▶ **WHAT IS NEEDED**
Copy the text of every item below line for line, leaving the pictures out of your answer.

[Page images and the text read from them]
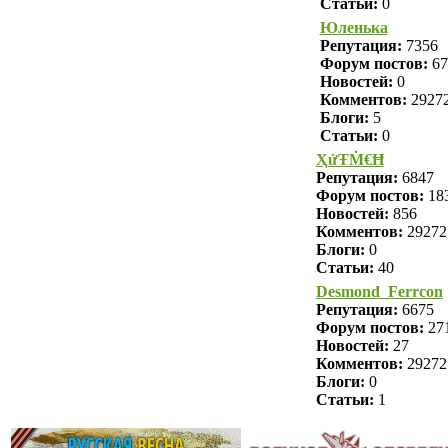
Статьи:
0
Юленька
Репутация:
7356
Форум постов:
67
Новостей:
0
Комментов:
2927
Блоги:
5
Статьи:
0
ҲửŦṀ€Ħ
Репутация:
6847
Форум постов:
18
Новостей:
856
Комментов:
29272
Блоги:
0
Статьи:
40
Desmond_Ferrcon
Репутация:
6675
Форум постов:
27
Новостей:
27
Комментов:
29272
Блоги:
0
Статьи:
1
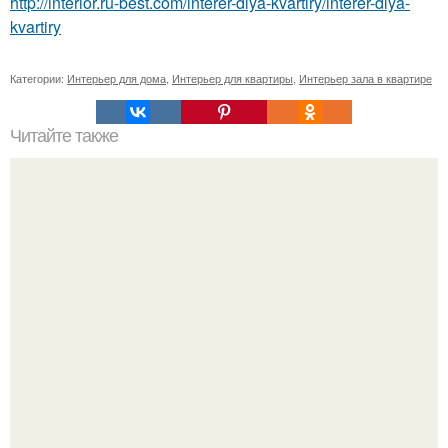
http://interior.ru-best.com/interer-dlya-kvartiry/interer-dlya-
kvartiry
Категории:
Интерьер для дома
,
Интерьер для квартиры
,
Интерьер зала в квартире
Читайте также
Дизайн в деталях.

▶ **RESULT OF THIS TASK**
Статьи:
0
Юленька
Репутация:
7356
Форум постов:
67
Новостей:
0
Комментов:
2927
Блоги:
5
Статьи:
0
ҲửŦṀ€Ħ
Репутация:
6847
Форум постов:
18
Новостей:
856
Комментов:
29272
Блоги:
0
Статьи:
40
Desmond_Ferrcon
Репутация:
6675
Форум постов:
27
Новостей:
27
Комментов:
29272
Блоги:
0
Статьи:
1
http://interior.ru-best.com/interer-dlya-kvartiry/interer-dlya-
kvartiry
Категории:
Интерьер для дома
,
Интерьер для квартиры
,
Интерьер зала в квартире
Читайте также
Дизайн в деталях.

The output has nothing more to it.